The Model Context Protocol (MCP) is an open-source standard designed to connect LLMs to data sources, developer tools, and external environments. MCP establishes a bidirectional communication channel between client applications (like Cursor, Claude Desktop, or custom agent systems) and servers hosting data or capabilities. Standardizing instructions via SKILL.md enables LLMs to query databases, read local files, execute terminal commands, and integrate third-party APIs. SkillMD allows you to find ready-to-run MCP servers and prompt instructions for various occupations and technical tasks.

The Structure of a Professional SKILL.md File

A valid SKILL.md configuration is designed to be easily read by humans and parsed by LLMs. It contains precise system instructions, trigger conditions, required parameters, and execution examples.

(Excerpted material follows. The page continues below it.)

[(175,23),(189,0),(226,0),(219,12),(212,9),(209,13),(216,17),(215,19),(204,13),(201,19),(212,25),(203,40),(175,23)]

Below is the typical architectural blueprint of a professional agent skill:

  • Metadata & Core Scope: Declares the name of the skill, author details, target models, and a description of the capability.
  • Triggers & Intent Detection: Details semantic triggers that help the agent decide when to invoke this skill.
  • System Prompts: Explicit system-level instructions that direct the agent's behavior, personality, safety guardrails, and formatting preferences.
  • Capabilities & Tools: Lists the files, databases, or APIs the agent must access to complete the tasks.
  • Few-Shot Examples: Demonstrates real inputs and outputs, helping the model generalize behavior through in-context learning.

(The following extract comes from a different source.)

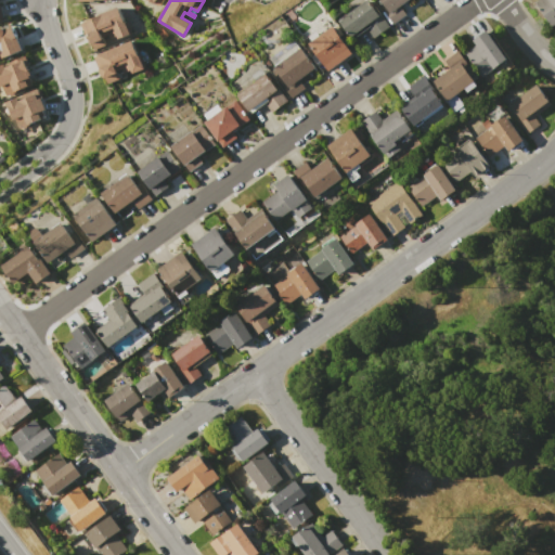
[(339,21),(368,0),(378,14),(381,13),(389,26),(373,38),(365,28),(351,38),(339,21)]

Optimizing Agent Workflows for Modern LLMs

Writing effective agent skills requires deep knowledge of prompt engineering. With the release of advanced reasoning models like Claude 3.5 Sonnet, ChatGPT o1, and DeepSeek-V3, prompt templates must focus on structured thinking. Developers are encouraged to use XML tags (e.g., <thought>, <context>, and <rules>) to isolate execution boundaries. Standardized prompts prevent agents from suffering from context drift, ensuring that long-running tasks remain aligned with the initial system parameters.

Exploring by SOC Occupations and Creator Profiles

What makes SkillMD unique is its taxonomy. Instead of simple text search, we parse and organize files according to the Standard Occupational Classification (SOC) system. This means you can discover skills written for Computer and Mathematical roles, Business and Financial operations, Legal, Design, and and Educational Instruction fields. By tracking creator profiles, developers can study how different teams organize their custom instructions, compare version updates, and fork public configs for specialized enterprise use cases.

SkillMD operates as a high-performance index running on a fast Go backend and a highly responsive Astro SSR frontend. All search queries execute in milliseconds, featuring smart debouncing to prevent multiple API requests while keeping user data secure. Join our community of developers to standardize your AI agent instructions and optimize your LLM prompting workflows today.

8 QUESTIONS

Frequently Asked Questions

A practical guide to agent skills: what they are, how to inspect them, and how SkillMD helps you explore the ecosystem.